**DIRECTIONS FOR THIS TASK:** Up to and including the line with "sino también a la mente. La actividad física", restate the records below word for word, beginning with their first line.
[INFORMATION SUPPLIED — start]
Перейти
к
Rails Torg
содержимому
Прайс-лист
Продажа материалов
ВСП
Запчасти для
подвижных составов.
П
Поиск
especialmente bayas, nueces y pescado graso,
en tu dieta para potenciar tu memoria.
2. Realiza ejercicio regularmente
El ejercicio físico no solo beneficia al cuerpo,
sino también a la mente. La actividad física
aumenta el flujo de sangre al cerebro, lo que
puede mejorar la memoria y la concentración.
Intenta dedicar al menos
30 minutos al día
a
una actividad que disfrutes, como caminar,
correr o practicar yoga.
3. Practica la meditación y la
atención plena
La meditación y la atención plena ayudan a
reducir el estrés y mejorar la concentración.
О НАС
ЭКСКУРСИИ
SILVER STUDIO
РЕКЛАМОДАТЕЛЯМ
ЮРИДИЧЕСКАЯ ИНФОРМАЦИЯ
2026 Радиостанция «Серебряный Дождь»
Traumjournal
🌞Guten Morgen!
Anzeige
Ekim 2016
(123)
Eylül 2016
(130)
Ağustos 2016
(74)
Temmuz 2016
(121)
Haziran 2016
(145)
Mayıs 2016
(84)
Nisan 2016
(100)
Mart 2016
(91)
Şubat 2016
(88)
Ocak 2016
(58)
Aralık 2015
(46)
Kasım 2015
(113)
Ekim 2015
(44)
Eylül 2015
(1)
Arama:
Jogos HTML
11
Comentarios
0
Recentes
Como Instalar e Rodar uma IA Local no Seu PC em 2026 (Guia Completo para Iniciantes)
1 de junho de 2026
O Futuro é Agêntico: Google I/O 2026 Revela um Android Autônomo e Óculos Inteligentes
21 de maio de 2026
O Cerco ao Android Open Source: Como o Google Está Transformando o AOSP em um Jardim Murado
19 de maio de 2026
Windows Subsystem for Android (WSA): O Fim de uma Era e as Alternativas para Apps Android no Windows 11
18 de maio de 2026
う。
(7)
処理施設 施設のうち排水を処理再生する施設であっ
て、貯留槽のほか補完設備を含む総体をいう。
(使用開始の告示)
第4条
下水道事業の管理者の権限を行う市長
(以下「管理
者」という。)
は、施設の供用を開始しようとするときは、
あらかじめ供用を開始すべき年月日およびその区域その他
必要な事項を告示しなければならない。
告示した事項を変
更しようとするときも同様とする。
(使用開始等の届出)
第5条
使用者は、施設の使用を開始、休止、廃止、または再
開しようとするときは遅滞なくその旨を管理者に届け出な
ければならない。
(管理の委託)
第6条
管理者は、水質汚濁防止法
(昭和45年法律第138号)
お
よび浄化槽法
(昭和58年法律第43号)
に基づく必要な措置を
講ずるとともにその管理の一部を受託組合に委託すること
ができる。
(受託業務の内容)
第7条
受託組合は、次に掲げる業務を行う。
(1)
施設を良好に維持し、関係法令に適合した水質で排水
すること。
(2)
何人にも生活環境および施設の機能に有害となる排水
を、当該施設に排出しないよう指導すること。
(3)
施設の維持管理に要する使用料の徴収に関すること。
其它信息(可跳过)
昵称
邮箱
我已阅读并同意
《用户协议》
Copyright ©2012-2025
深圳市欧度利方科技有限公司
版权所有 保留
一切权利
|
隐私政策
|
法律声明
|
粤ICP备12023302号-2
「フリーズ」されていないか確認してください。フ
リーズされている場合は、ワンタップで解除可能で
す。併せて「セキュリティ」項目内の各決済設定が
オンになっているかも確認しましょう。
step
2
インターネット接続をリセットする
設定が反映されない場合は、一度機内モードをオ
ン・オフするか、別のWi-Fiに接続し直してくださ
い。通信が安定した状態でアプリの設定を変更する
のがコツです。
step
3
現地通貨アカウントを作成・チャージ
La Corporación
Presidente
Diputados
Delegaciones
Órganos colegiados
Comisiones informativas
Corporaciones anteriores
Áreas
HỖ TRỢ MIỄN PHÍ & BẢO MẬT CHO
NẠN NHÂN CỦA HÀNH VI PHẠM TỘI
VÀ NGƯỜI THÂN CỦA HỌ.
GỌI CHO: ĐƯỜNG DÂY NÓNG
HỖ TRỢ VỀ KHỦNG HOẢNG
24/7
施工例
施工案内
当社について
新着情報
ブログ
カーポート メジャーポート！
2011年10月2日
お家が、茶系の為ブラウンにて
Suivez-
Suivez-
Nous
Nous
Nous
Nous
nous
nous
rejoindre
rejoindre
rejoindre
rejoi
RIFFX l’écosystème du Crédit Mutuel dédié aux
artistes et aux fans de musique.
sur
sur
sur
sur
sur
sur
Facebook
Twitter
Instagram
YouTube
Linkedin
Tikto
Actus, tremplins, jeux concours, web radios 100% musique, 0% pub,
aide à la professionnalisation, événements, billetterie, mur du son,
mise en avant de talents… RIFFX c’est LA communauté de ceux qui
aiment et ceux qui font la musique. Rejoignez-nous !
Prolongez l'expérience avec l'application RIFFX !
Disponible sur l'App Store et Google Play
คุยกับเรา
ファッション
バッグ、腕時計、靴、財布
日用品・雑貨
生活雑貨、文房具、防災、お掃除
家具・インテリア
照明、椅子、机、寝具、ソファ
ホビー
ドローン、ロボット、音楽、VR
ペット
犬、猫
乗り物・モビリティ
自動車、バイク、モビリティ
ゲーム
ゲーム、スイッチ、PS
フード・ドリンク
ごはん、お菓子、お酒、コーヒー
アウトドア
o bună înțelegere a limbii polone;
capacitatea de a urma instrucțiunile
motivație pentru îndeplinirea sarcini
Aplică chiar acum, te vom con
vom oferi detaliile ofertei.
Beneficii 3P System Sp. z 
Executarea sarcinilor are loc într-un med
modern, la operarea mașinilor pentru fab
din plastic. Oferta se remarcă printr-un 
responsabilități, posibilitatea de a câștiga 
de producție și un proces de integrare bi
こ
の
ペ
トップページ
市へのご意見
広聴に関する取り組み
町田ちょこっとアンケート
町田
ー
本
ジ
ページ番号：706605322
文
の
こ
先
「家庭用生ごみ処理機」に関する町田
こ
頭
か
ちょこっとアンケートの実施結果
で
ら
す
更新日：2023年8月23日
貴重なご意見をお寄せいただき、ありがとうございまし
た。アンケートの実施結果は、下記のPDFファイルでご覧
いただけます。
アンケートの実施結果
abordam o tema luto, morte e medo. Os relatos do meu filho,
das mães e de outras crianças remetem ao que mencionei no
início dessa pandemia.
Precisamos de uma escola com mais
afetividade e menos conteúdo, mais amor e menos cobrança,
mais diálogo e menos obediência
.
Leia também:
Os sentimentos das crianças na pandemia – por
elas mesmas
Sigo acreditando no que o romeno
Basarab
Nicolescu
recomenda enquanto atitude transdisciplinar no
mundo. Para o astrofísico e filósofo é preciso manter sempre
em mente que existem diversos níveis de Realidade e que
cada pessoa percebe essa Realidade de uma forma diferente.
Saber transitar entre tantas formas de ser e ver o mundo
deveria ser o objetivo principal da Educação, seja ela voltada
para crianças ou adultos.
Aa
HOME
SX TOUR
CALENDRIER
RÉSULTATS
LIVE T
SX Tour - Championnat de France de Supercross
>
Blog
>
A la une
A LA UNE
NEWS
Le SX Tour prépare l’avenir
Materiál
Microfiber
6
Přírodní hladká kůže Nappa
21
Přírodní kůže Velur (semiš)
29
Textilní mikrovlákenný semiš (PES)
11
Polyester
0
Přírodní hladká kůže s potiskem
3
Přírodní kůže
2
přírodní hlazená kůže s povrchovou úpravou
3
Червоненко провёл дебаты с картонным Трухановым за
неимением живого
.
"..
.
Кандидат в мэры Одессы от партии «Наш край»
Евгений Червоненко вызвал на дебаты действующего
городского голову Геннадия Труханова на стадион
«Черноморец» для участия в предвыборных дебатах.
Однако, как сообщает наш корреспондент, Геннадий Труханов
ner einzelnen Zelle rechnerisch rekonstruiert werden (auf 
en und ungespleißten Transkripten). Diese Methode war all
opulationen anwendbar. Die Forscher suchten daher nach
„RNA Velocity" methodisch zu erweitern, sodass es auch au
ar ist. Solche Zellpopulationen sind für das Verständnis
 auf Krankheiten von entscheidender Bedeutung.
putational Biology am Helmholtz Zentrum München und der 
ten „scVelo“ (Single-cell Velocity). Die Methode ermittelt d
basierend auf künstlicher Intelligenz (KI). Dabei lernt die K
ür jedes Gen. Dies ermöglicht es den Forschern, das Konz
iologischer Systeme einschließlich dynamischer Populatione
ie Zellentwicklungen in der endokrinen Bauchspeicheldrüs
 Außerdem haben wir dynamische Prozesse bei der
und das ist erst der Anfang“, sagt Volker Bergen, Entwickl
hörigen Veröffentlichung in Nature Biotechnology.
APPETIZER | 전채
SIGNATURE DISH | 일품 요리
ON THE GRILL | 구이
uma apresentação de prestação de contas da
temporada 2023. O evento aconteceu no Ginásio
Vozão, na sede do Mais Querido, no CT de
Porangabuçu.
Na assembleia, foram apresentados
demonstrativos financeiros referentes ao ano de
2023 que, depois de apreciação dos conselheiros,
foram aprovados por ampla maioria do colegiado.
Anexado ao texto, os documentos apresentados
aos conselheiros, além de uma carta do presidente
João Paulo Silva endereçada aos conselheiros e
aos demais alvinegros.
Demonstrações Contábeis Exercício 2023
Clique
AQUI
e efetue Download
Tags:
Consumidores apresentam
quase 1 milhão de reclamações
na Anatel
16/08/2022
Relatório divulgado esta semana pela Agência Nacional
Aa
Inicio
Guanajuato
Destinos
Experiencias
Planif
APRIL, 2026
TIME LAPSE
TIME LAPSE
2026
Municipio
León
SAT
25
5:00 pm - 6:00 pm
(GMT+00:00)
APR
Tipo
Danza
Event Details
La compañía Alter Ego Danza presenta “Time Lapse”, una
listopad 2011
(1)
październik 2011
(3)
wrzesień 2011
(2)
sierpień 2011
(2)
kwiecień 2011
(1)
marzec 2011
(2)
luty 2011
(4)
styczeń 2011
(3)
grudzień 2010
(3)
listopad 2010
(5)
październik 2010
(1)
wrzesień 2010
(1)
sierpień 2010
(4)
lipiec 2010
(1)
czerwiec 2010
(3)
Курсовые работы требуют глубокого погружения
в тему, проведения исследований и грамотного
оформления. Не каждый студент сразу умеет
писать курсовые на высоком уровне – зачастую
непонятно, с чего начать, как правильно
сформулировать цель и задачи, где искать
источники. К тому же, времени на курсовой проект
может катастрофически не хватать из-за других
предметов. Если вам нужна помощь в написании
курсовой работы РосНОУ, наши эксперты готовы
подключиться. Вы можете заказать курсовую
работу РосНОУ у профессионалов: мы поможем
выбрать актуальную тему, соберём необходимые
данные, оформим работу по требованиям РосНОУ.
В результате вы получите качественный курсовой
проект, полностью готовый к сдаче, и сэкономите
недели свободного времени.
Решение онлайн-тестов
[INFORMATION SUPPLIED — finish]
**PROBLEM SOLUTION:**
Перейти
к
Rails Torg
содержимому
Прайс-лист
Продажа материалов
ВСП
Запчасти для
подвижных составов.
П
Поиск
especialmente bayas, nueces y pescado graso,
en tu dieta para potenciar tu memoria.
2. Realiza ejercicio regularmente
El ejercicio físico no solo beneficia al cuerpo,
sino también a la mente. La actividad física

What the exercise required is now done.